EXERCISE DIRECTIONS:
Figure out the number of lines in the data that hold the string "knee". Reply with that figure only.
-----
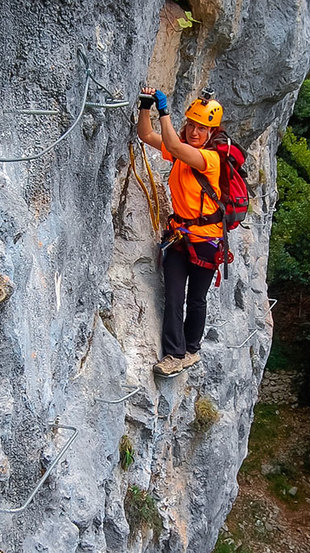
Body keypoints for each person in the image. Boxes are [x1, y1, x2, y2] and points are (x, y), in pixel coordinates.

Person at [137, 86, 226, 377]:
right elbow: (147, 136)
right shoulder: (179, 154)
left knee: (197, 298)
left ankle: (191, 349)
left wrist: (166, 111)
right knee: (175, 295)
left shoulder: (209, 160)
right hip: (179, 237)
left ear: (212, 133)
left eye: (202, 128)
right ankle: (175, 355)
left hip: (205, 241)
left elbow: (175, 146)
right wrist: (146, 105)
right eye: (191, 125)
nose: (195, 132)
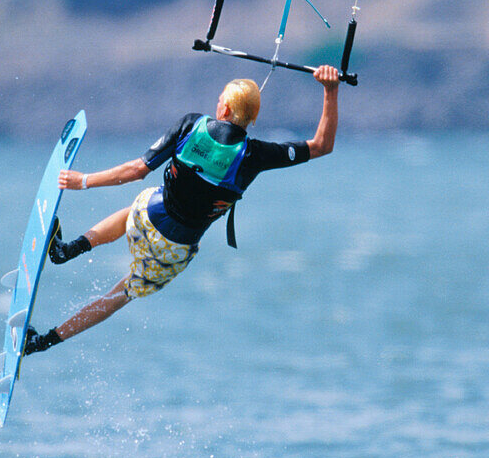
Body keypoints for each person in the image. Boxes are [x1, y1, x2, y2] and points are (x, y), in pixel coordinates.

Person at [23, 65, 340, 356]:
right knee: (117, 296)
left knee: (141, 202)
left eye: (220, 101)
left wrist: (85, 181)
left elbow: (136, 169)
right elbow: (322, 145)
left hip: (147, 217)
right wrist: (330, 90)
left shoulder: (192, 125)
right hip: (174, 251)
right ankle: (42, 343)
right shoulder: (255, 154)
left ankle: (68, 250)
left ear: (225, 109)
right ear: (251, 118)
-----
YOUR RESPONSE:
4